=== Document passage ===

[Qemu-block] [PATCH RFC 17/22] block/pcache: skip readahead for non-sequ

qemu-block

[Date Prev][Date Next][Thread Prev][Thread Next][Date Index][Thread Index]

[Qemu-block] [PATCH RFC 17/22] block/pcache: skip readahead for non-sequ

From:	Pavel Butsykin
Subject:	[Qemu-block] [PATCH RFC 17/22] block/pcache: skip readahead for non-sequential requests
Date:	Thu, 25 Aug 2016 16:44:16 +0300

When randomly reading data will be a lot of readahead, resulting in a loss of
productivity. In order to avoid added checking the requests line before
making the readahead. It also makes no sense to cache new requests,
because a cache hit on this data is very unlikely.

Signed-off-by: Pavel Butsykin <address@hidden>
---
 block/pcache.c | 141 +++++++++++++++++++++++++++++++++++++++++++++++++++++++--
 1 file changed, 138 insertions(+), 3 deletions(-)

===

Work item: Copy everything from "When randomly reading" down to "insertions(+), 3 deletions(-)" in the patch email, word for word. The lines after this come from a different source.

=== Dataset extract ===

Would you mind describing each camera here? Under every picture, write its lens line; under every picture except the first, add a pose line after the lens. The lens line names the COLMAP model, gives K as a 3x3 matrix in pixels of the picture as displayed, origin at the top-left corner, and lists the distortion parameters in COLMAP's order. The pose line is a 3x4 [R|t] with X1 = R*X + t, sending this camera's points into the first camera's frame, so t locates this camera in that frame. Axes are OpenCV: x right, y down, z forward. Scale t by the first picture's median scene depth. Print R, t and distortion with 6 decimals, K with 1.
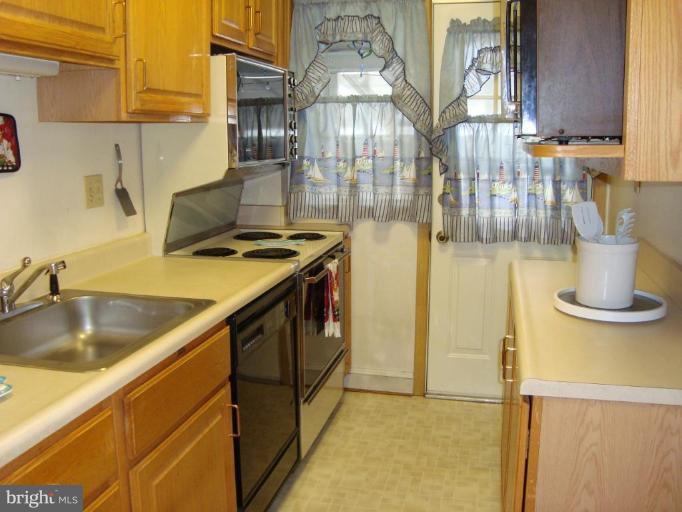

===

Answer to this problem:
When randomly reading data will be a lot of readahead, resulting in a loss of
productivity. In order to avoid added checking the requests line before
making the readahead. It also makes no sense to cache new requests,
because a cache hit on this data is very unlikely.

Signed-off-by: Pavel Butsykin <address@hidden>
---
 block/pcache.c | 141 +++++++++++++++++++++++++++++++++++++++++++++++++++++++--
 1 file changed, 138 insertions(+), 3 deletions(-)